Syllabus

En La Habana

(These are notes that went to the creation of the 2019 syllabus, and that can be used in the future.)

REVISION I OF ORIGINAL PLAN (SEE ORIGINAL PLAN BELOW)

Keywords: Modernity, cultural identity, ethnopoetics; subjectivity, interdisciplinarity, gender.

Week 1: Introduction to course and plans for first book report; introduction to rural tragedies and Yerma. “Charla sobre teatro.”
Weeks 2-3: Yerma.
Weeks 4-5: Impossible theatre — El público.
Week 6: First book report (October 2); Fall Break (October 4). TAREA: See the film Metropolis; prepare for Mayhew.
Weeks 6-7: Mayhew visit (October 8). Experimental poetry — Poeta en Nueva York.
Week 8: Modernist poetics — “Teoría y juego del duende.”
Weeks 9-11: Annotation project: “Arquitectura del cante jondo;” “Las nanas infantiles;” “La imagen poética de don Luis de Góngora;” possibly “Charla sobre teatro” and/or other
Week 12: Reading (for students); manuscript correction (for Leslie).
Week 13: Second book report (on additional lesser known theatre or later poetry).
Week 14: Writing: paper on the light any of the lecture may throw on any of the works.
Week 15: Creation of Power Point.
Finals Week: Creation of Final Report.

Note: the office of Research requires us to create a PowerPoint presentation describing the project, which must also be submitted at the end of the project period.
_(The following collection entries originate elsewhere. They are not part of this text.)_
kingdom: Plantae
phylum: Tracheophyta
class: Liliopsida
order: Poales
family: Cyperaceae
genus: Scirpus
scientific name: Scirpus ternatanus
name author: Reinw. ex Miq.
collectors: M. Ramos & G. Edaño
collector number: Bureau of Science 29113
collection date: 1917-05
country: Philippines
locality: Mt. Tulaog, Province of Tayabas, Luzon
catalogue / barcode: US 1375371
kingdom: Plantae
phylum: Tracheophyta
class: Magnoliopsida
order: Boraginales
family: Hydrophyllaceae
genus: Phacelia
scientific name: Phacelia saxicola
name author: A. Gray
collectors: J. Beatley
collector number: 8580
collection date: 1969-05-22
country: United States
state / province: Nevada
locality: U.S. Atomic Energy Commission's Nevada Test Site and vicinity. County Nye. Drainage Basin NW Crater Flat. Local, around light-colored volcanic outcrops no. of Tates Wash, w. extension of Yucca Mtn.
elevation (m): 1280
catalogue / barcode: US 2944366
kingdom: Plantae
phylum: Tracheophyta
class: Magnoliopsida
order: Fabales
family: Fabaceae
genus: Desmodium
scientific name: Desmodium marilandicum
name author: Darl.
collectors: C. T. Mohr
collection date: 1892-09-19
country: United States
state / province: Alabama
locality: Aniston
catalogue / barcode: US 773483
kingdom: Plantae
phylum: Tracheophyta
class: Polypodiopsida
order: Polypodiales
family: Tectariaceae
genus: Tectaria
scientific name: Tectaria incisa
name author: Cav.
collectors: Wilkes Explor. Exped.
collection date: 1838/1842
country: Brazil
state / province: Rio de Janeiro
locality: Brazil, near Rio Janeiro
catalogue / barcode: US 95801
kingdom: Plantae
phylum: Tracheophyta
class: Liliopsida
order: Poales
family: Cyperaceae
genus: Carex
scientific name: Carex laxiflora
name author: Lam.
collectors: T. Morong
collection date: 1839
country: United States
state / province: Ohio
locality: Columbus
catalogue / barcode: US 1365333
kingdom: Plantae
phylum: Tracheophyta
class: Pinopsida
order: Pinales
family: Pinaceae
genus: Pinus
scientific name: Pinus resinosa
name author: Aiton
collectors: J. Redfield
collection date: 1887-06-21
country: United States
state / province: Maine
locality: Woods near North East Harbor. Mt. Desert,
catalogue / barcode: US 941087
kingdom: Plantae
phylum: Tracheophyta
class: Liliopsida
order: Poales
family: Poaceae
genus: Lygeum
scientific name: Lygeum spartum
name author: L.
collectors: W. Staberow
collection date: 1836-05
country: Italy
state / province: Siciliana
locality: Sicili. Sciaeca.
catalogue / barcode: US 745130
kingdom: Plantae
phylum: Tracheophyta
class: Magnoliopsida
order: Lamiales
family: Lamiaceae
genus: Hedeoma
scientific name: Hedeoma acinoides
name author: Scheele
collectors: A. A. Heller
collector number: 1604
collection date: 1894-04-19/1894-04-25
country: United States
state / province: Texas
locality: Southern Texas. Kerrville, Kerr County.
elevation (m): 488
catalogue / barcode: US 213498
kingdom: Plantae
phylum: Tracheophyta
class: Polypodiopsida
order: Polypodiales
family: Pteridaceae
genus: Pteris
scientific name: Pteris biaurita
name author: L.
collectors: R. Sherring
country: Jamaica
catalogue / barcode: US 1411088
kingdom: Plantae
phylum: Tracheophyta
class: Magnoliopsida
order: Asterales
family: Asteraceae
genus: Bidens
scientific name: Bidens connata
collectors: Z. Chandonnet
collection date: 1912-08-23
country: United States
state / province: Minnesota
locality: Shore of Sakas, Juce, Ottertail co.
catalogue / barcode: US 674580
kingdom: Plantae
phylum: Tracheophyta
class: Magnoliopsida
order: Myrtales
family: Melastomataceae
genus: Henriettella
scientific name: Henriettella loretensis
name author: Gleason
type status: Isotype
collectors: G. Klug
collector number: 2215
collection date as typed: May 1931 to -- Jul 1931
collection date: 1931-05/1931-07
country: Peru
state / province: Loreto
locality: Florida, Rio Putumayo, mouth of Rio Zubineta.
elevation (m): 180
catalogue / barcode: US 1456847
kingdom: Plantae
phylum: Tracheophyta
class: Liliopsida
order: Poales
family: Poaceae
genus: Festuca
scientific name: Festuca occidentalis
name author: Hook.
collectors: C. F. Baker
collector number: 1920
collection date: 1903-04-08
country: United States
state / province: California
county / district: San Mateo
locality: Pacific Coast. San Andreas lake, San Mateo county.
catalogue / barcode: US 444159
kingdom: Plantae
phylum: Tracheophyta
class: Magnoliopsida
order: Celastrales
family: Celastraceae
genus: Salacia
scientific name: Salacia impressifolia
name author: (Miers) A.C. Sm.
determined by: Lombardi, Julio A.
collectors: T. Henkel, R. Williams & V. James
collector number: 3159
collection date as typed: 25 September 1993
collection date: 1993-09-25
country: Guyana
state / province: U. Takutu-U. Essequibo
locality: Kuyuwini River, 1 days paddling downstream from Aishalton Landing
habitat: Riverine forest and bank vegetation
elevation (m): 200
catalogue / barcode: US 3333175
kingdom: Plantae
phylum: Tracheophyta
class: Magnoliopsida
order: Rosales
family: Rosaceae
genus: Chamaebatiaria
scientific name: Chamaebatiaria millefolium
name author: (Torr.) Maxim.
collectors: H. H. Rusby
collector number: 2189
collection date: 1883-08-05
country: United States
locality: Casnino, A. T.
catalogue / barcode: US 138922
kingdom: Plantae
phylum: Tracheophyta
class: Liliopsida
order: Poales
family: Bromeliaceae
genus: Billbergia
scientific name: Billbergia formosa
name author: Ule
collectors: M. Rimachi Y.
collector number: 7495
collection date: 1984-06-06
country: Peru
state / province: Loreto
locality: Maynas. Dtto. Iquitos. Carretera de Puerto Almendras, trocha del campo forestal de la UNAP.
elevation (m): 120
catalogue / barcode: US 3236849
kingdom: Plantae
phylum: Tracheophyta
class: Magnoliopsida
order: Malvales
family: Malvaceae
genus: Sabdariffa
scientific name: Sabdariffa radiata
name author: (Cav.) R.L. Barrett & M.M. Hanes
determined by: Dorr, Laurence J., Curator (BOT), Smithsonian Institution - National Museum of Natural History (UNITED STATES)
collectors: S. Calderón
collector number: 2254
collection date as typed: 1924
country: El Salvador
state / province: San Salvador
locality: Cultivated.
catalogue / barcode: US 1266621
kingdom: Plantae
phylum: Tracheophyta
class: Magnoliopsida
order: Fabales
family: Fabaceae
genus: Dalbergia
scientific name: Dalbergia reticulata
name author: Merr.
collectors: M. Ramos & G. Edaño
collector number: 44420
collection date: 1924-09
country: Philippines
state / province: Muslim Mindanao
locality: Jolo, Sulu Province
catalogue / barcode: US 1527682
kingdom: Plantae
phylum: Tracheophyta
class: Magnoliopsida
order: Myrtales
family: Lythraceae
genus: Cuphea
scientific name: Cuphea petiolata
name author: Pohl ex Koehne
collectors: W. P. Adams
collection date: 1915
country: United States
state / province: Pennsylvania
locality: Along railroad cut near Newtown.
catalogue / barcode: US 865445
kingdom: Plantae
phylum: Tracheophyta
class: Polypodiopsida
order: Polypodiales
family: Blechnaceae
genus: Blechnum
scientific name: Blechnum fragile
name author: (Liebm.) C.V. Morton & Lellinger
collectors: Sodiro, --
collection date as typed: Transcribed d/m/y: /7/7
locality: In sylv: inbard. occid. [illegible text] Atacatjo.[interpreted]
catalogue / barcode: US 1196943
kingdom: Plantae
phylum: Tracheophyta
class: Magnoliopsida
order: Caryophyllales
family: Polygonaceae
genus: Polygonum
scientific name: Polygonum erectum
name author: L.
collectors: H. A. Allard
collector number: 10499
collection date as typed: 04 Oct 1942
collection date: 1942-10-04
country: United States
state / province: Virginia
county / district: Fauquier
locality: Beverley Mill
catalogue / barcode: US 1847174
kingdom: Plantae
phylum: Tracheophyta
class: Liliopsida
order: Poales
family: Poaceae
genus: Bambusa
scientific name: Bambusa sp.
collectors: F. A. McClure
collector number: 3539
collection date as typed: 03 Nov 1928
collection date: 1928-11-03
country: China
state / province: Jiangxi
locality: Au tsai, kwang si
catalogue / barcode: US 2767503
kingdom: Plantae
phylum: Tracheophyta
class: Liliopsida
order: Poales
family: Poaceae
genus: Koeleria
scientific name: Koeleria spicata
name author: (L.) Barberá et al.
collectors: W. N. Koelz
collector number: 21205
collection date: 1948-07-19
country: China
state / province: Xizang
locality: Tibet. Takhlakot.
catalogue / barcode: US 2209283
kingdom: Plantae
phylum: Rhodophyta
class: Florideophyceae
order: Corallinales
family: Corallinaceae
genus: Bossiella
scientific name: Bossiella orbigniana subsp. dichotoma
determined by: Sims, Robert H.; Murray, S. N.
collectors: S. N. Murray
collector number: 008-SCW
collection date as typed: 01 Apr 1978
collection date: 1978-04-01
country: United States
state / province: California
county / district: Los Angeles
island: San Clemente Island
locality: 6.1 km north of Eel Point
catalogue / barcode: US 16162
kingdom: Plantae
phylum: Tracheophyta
It also encourages us to participate in an actual student presentation, demonstration, performance, or show of the scholarly work at some appropriate venue, such as the Annual Fall Undergraduate Research Invitational hosted each year by the Honors Program.

ORIGINAL PLAN

We will read Poet in New York, Diván del Tamarit, Así que pasen cinco años, Play without a title and El público, and annotate some of Lorca’s lectures and manifestos. We will take a close look at Lorca’s work in poetics and his contributions to international modernism, as well as his emphasis on orality, performance, and the poem as event.

This is not the “folkloric” Lorca but the more avant-garde one. What view of the writer emerges if we foreground his more experimental work, look at that first? Students who have not read El poema del cante jondo, Romancero gitano and the trilogy Yerma, Bodas de sangre, and La casa de Bernarda Alba may do so. Others may want to investigate the earliest poems or some additional theatre.

Summer reading

Stainton biography of Lorca and ideally, the two short books on modernism and the one on the Spanish civil war. All of this reading is in English and while information-packed, is written in an accessible style.

Program [tentative]

Day 1: Introduction; establish protocol for individual book purchases.
Day 2: Library visit. Focus: resources for annotation project. [Why, and how not to just Google]

Day 3: Who is Lorca? Discussion: Stainton. [A/V resources]
Day 4: What was the Spanish civil war? Discussion: Graham. [Film: Ay, Carmela and/or others]

Day 5: What is modernism? Discussion: Butler.
Day 6: What is modernism? Discussion: Winkiel.

Days 7-8: Experimental poetry: Poeta en Nueva York.

Days 9-10: “Impossible” theatre: El público, Así que pasen cinco años.

Days 11-12: Later poetry: [Poema del cante jondo], Diván del Tamarit, Llanto por Ignacio Sánchez Mejías, [Seis poemas galegos]; review this page and note the order in which these books were published.

Days 13-14: [Additional lesser-known theatre.]

Day 15: General discussion; reading notebooks due. [Note: we are working on writing as well, in different forms and formats]

Days 16-30: Project preparation and submission. [Research matrices, annotation, abstracts, summaries, commentaries, introductions]

The final examination is the composition and compilation of our final report. What were our objectives? What did we do? What was accomplished? How would we evaluate the experience? Students will come prepared and we will edit the document together.

3 comments

  1. Some text for the paper syllabus:

    This research couse The Modernist Poetics of Federico García Lorca at the University of Louisiana, Lafayette. We will read Poet in New York, Diván del Tamarit, Así que pasen cinco años, Play without a title and El público, and annotate some of his lectures and manifestos.

    What are modernist poetics? What makes García Lorca a major European modernist? Who were his Spanish contemporaries? These are some of the questions our annotation project will help us answer.

    Students who have not read El poema del cante jondo, Romancero gitano and the trilogy Yerma, Bodas de sangre, and La casa de Bernarda Alba may do so. Others may want to investigate the earliest poems or some additional theatre.

    This course is generously funded by the UL Lafayette Undergraduate Research Council and the Friends of the Humanities.